The US Federal Aviation Administration faces a second legal challenge over its ban on non-recreational flying of unmanned aircraft – and the first coming from a non-profit organization dedicated to searching for missing people.
Texas-based EquuSearch filed a lawsuit in the US Court of Appeals in Washington DC, asking the court to over-turn a two-month-old FAA order prohibiting the non-profit organization from using unmanned air vehicles (UAVs) as part of its search efforts.
“The FAA order should be set aside because it is unlawful, arbitrary, capricious, an abuse of discretion and not otherwise in accordance with the law,” wrote Brendan Schulman, the attorney representing EquuSearch and volunteer Gene Robinson.
The case was filed about six weeks after an administrative law judge for the National Transportation Safety Board (NTSB) ruled in favour of another Schulman client – Raphael Pirker.
That decision challenged the FAA’s move to classify any UAV flown for commercial purposes as identical to Part 91 category manned aircraft. Pirker was fined $10,000 for operating an aircraft recklessly, since he was not a licensed pilot.
According to the FAA’s policy, the same UAV flown by Pirker for recreational reasons would be considered a “model aircraft” and subject to only a few restrictions, such as to avoid airspace near airports and flying above 400ft.
The FAA has since appealed the ruling in the Pirker case to the board’s appointed members.
The new lawsuit filed by Schulman on behalf of EquuSearch seeks to overturn the FAA’s ban on non-recreational UAV flying, even if the purpose is for humanitarian reasons rather than profit-seeking activity.
EquuSearch has been using UAVs to help search for missing people since 2005. The UAVs are flown under 400ft and operated only by unpaid volunteers, according to the lawsuit. But the FAA ordered the non-profit organization to stop using UAVs in an order dated 21 February, calling the flights “illegal” under the FAA’s rules.
In Schulman’s legal complaint, he argues that the FAA has not formally issued regulations concerning small UAVs, and is relying on unenforceable policy statements to order EquuSearch to stop flying the aircraft.
The FAA has been working to define regulations for UAVs since 2007. The agency has a deadline to initiate a rulemaking process on small UAVs below 24.9kg (55lb) by the end of this year.

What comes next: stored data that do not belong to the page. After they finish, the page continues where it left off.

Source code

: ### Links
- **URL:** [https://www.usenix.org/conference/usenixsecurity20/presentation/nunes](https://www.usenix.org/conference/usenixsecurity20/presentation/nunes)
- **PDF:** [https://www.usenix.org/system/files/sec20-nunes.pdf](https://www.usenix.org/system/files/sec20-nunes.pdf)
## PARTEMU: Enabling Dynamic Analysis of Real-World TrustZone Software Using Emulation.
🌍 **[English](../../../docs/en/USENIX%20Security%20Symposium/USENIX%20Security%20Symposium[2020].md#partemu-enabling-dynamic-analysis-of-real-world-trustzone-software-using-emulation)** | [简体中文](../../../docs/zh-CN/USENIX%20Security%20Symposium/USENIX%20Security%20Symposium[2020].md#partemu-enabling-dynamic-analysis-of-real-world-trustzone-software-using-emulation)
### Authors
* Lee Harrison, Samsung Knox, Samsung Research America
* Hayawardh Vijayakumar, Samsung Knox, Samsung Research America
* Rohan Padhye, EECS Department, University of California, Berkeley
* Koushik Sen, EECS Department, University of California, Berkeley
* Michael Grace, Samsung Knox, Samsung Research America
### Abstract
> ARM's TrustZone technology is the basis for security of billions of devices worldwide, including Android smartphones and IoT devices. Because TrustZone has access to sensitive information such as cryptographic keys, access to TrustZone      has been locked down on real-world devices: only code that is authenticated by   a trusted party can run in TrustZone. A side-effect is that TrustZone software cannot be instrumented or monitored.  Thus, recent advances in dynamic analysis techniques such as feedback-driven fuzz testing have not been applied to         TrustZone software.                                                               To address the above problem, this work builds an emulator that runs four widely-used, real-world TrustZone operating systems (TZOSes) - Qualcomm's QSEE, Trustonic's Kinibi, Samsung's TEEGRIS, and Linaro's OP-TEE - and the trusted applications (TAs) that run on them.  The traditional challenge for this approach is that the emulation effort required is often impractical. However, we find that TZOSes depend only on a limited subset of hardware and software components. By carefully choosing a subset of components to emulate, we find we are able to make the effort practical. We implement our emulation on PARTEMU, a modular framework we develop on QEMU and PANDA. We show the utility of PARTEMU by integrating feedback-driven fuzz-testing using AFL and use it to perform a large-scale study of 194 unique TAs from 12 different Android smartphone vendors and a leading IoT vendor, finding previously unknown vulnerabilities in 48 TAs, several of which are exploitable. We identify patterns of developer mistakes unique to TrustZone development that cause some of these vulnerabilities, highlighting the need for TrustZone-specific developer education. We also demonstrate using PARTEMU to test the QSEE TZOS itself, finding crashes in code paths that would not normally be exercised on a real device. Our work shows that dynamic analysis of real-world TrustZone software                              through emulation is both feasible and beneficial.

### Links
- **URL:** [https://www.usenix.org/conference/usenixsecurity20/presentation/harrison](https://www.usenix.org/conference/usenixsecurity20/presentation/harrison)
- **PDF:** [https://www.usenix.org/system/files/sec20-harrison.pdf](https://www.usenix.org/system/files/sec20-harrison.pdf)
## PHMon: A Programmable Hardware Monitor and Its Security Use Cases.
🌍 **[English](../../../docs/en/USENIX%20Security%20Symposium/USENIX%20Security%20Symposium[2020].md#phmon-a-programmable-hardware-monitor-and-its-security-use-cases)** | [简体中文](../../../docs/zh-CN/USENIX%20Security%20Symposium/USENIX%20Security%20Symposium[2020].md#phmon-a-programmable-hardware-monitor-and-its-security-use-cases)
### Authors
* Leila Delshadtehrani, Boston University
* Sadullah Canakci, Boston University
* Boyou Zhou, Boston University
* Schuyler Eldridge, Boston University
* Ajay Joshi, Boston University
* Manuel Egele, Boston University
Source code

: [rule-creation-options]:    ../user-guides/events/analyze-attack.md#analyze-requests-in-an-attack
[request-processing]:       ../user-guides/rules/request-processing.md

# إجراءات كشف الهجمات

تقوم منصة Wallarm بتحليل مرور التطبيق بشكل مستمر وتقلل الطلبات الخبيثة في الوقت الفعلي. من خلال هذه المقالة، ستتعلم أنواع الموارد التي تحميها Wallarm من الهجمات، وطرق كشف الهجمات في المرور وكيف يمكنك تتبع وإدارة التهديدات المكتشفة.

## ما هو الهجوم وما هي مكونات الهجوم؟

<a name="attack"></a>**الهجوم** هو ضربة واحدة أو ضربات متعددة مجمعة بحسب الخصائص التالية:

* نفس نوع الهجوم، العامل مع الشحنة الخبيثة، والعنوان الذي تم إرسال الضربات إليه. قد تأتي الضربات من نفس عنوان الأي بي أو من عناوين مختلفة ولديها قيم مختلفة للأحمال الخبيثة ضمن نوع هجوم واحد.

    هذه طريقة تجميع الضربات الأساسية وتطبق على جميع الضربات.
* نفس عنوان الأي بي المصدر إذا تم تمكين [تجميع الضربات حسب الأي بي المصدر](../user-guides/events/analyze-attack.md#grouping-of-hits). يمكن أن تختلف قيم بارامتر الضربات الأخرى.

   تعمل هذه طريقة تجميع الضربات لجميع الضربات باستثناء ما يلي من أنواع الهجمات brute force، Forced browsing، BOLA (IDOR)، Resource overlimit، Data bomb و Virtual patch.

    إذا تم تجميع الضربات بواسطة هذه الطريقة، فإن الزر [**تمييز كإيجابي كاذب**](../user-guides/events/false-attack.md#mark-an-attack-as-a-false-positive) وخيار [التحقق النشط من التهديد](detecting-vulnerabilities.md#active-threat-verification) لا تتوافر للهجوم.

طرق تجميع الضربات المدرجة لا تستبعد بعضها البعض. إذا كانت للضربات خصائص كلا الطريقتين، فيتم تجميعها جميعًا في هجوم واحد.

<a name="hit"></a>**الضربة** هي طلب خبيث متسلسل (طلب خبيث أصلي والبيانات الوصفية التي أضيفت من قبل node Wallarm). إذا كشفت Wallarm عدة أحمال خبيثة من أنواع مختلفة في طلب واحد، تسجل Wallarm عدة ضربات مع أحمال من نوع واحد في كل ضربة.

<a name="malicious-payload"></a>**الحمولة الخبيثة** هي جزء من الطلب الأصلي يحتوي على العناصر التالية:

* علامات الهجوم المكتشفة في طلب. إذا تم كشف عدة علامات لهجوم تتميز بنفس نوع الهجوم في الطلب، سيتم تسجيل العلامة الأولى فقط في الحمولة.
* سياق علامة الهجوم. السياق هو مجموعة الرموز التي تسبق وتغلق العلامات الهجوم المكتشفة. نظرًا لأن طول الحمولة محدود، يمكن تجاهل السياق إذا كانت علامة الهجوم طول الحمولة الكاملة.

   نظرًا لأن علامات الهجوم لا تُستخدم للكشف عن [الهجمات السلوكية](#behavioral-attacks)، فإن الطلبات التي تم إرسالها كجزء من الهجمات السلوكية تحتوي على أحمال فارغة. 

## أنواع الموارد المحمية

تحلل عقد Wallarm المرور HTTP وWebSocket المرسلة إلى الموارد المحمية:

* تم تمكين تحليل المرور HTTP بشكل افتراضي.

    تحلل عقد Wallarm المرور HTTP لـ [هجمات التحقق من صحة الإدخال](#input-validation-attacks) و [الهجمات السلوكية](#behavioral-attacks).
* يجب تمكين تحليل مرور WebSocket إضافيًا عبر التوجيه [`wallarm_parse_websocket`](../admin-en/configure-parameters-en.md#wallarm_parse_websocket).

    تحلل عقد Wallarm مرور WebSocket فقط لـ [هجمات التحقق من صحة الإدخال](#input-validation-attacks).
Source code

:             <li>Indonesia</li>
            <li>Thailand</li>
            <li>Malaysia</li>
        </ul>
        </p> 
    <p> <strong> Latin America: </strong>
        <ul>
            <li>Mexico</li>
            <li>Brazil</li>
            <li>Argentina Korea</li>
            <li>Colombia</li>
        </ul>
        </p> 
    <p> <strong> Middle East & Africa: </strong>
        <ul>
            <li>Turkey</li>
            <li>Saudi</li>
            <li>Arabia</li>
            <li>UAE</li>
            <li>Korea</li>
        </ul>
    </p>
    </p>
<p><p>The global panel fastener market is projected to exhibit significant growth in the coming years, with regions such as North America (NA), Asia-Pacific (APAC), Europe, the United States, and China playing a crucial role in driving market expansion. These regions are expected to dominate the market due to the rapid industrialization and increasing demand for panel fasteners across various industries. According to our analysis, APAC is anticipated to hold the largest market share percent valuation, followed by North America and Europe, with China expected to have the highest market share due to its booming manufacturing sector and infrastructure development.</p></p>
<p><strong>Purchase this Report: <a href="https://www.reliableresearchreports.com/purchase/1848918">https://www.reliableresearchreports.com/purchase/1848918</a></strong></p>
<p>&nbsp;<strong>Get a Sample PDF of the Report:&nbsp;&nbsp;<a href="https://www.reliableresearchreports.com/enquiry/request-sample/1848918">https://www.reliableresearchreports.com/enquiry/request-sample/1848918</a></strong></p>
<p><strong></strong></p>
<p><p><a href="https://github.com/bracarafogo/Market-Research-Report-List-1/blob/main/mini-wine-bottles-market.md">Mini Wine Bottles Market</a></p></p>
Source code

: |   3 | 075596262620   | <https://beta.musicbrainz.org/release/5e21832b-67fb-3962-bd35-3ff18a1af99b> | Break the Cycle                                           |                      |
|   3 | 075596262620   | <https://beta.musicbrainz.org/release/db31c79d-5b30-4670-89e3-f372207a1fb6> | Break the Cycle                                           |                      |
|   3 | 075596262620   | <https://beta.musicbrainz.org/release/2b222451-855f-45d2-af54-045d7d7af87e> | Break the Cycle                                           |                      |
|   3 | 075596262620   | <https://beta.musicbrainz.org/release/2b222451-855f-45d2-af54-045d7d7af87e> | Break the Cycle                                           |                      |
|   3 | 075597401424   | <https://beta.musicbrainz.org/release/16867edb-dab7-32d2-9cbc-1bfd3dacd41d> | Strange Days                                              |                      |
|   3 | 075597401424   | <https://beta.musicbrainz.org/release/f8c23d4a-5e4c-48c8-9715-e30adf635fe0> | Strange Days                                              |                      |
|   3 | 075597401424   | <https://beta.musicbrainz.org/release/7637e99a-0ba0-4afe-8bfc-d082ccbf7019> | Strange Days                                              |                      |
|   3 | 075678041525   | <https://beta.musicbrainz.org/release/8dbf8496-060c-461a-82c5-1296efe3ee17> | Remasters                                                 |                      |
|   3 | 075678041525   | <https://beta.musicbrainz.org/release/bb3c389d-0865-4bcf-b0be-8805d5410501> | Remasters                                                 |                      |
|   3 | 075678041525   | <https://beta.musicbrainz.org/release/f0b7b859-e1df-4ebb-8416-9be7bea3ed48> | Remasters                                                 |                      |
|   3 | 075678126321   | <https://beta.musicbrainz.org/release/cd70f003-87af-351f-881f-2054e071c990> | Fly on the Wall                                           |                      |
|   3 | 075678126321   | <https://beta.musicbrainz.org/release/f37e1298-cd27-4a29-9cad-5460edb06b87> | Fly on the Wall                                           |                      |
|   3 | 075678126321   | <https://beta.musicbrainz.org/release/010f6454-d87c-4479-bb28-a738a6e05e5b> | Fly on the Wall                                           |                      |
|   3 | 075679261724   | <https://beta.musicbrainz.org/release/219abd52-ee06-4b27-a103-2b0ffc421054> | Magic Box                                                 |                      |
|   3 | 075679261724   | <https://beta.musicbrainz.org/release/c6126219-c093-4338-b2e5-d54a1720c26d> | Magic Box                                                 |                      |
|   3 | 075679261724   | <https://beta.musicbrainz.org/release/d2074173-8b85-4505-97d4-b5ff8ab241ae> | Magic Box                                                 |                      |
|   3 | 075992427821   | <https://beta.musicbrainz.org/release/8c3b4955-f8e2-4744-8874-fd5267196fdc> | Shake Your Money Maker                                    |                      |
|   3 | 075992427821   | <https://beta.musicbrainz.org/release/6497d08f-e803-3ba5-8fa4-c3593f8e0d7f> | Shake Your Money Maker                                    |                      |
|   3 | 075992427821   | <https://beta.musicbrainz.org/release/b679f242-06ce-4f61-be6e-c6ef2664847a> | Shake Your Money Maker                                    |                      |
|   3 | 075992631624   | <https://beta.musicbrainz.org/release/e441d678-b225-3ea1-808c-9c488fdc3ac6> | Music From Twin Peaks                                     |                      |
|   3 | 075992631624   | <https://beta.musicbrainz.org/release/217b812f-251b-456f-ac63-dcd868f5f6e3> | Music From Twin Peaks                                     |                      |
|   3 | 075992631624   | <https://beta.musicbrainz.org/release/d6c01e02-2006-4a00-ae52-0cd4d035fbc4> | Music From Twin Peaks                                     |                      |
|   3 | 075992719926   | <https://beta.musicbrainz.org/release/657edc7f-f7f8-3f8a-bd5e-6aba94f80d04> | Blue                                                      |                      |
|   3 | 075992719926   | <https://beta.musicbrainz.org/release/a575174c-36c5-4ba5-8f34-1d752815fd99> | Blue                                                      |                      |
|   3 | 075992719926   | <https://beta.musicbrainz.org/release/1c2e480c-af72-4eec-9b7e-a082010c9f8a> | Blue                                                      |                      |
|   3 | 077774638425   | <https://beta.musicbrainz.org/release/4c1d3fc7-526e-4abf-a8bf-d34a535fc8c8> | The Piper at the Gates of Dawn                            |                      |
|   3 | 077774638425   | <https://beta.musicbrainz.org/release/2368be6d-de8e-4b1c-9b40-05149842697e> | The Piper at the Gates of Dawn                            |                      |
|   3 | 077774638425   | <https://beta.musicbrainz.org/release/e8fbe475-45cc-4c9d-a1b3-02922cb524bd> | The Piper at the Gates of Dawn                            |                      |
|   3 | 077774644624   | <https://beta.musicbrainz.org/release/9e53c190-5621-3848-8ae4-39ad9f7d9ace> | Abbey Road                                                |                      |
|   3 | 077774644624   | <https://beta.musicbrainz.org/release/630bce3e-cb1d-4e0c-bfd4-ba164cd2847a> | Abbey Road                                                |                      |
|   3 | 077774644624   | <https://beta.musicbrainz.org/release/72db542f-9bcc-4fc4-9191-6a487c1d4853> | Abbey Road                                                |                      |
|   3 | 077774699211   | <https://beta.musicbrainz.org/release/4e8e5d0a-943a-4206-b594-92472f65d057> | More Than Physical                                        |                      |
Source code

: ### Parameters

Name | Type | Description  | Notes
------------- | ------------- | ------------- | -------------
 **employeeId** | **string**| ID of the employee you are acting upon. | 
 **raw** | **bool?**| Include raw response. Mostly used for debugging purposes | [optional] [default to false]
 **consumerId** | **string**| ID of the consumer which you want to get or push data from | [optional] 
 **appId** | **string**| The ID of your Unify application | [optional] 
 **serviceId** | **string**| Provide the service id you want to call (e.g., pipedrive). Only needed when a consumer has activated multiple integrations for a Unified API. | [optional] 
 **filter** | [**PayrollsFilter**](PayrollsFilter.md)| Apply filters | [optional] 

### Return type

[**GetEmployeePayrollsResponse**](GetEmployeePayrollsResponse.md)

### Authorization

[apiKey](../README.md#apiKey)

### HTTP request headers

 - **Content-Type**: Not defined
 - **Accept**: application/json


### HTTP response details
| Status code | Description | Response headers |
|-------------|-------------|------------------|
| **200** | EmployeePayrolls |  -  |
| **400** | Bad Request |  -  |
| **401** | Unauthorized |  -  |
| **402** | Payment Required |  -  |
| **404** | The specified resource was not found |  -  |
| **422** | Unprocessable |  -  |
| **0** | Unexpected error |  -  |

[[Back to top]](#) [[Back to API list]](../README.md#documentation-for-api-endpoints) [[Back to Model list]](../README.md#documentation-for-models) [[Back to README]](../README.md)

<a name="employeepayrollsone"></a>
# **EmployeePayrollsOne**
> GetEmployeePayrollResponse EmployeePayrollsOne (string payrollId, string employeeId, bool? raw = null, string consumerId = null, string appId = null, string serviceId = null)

The FAA responds that it has a process for allowing public agencies to fly UAVs in commercial airspace called a certificate of authorisation or waiver (COA), meaning that Equu-Search could be added to a COA if named in a public agency's application.
However, the FAA has granted less than 550 COAs as of last December.
"The FAA is reviewing the appeal," a spokeswoman says. "The agency approves emergency certificates of authorisation (COAs) for natural disaster relief, search and rescue operations and other urgent circumstances, sometimes in a matter of hours. We are not aware that any government entity with an existing COA has applied for an emergency naming Texas EquuSearch as its contractor."